Because economists use incredible assumptions in their models, the public routinely loses faith in them. Or at least that’s the sense I get from the media.
However, I think as long as model predictions are accurate, people will tolerate some unrealistic assumptions.
“Physics Envy” (a phrase so Freudian, Sigmund himself would be impressed) aside, Newton’s Law of Gravity is wrong because objects do not necessarily need to have mass to be sensitive to gravitational force. Nevertheless, Newton’s Law of Gravity is a work rarely equaled in genius or utility.
Economists could get away with being Newton. But they still have a way to go. They should solicit criticism to, to paraphrase Fukuyama, “get to Newton.”
But let’s be real. Non-economists’ critiques are often incoherent. I often hear things like “economists don’t account for the fact that the market is broken in their forecasts.” Broken? In what way? According to who? The answer, of course, are people losing money.
Luckily, the adoption of machine learning by economists is on the rise as they seek to make better forecasts. And yet, not everyone is happy.
As one person I respect told me, the embrace of machine learning is a tacit admission that economics “doesn’t work.”
But if economists are to consider themselves some form of scientist, isn’t this exactly what they should be doing? Working towards better models?
Luckily, pivots in econometric methodology has historically lead to better economic models. The demise of large Keynesian simultaneous-equation models ultimately yielded a vibrant literature producing VARs, DSGEs, dynamic factor models, and more. Models ought to always be improving.
Now, it’s machine learning’s turn to save economics.
My enthusiasm for the Macro ML revolution is uniquely excited by Phillipe Goulet Coloumbe’s (PGC) work on the Macro Random Forest (MRF) and now the Hemisphere Neural Network (HNN).
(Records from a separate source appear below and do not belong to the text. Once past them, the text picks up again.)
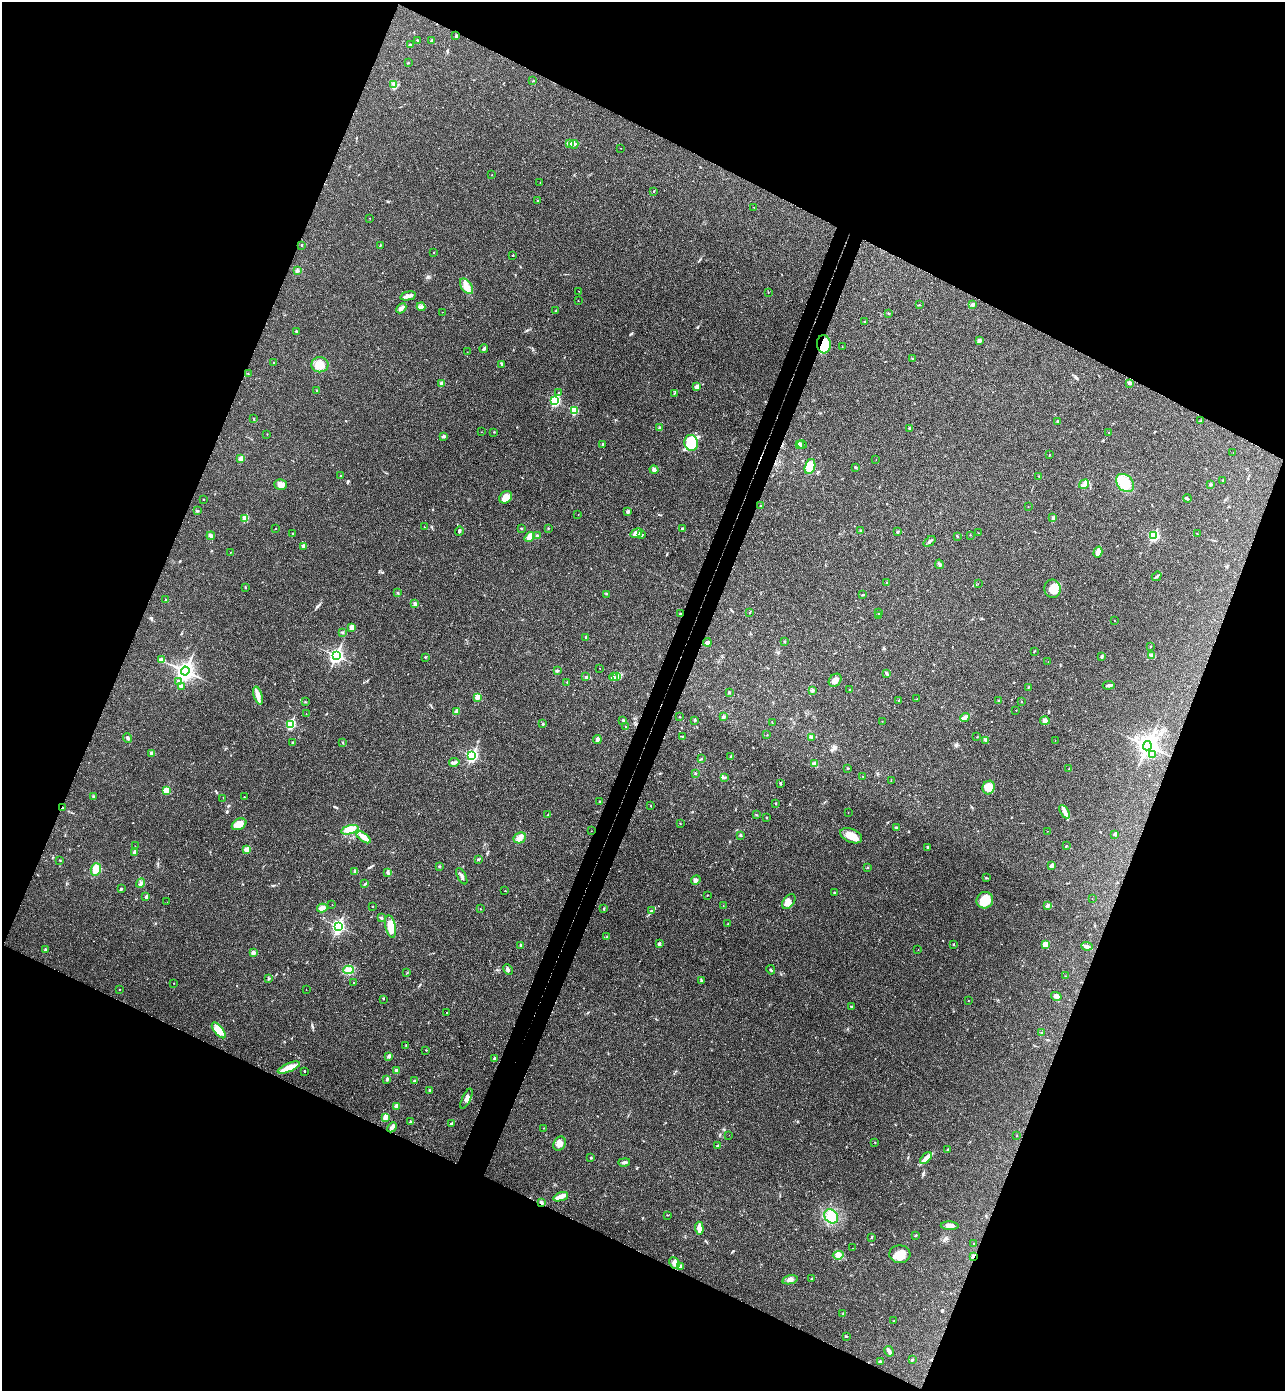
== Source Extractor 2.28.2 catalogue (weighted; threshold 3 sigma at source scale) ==
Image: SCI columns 194-5325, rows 31-5584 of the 5652 x 5613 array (HDU 1 of 3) = the unmasked area's bounding box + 8 px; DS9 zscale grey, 4 x 4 block average (1 PNG px = mean of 4 x 4 image px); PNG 1287 x 1393 px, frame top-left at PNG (2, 2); each listed source drawn as its Kron ellipse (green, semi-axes under 4 px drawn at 4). Shown black and unused: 45% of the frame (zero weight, under 3 of 4 exposures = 6% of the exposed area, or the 3 px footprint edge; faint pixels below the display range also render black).
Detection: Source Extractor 2.28.2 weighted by HDU 2 'WHT'. Background 0.0786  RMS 0.0047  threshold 0.0214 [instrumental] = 3 sigma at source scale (4.5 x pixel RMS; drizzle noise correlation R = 1.50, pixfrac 1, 0.05/0.05 arcsec/px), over >= 5 px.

The new HNN paper strikes with an informative example at the heart of economic theory: the Phillips Curve (PC).
Walking through the Covid era recursively (to ensure the model does not overfit the Covid data ex-post), PGC finds, among other things, that today’s output gap is not near zero, as existing approaches imply. He also finds that the PC coefficient of the output gap has increased reliably since 1990, contradicting the popular narrative that the PC is dead.
More generally, HNN is a new way to estimate latent economic variables that we don’t actually observe (e.g., the output gap, neutral interest rates, term premia). HNN improves upon existing methods in a number of ways.
- It dispenses with restrictive law of motion assumptions on model parameters and latent states. State-space approaches often impose that factors or coefficients evolve according to a random walk or an arbitrary AR process.
- It produces a linear output layer. So, despite all the non-linear ML, there is a final, fully interpretable end-product.
- Important predictors of the latent states can be identified, allowing for more interpretability over and above both traditional machine learning and factor-based econometric methods.
- It allows for a novel sense of volatility that addresses known weaknesses in the widely-used GARCH and SV approaches.
- As an extension of 4, the model can predict its own demise. It will explicitly tell you in real-time if its predictions are uncertain.
I believe PGC’s recent work is an important step forward in the ML-meets-macroeconometrics literature. MRF and HNN directly, intuitively, and effectively address many concerns about macro models head-on using clever modifications of widely-known ML approaches. I am looking forward to future developments from PGC and many others. And so should you. For the sake of economics.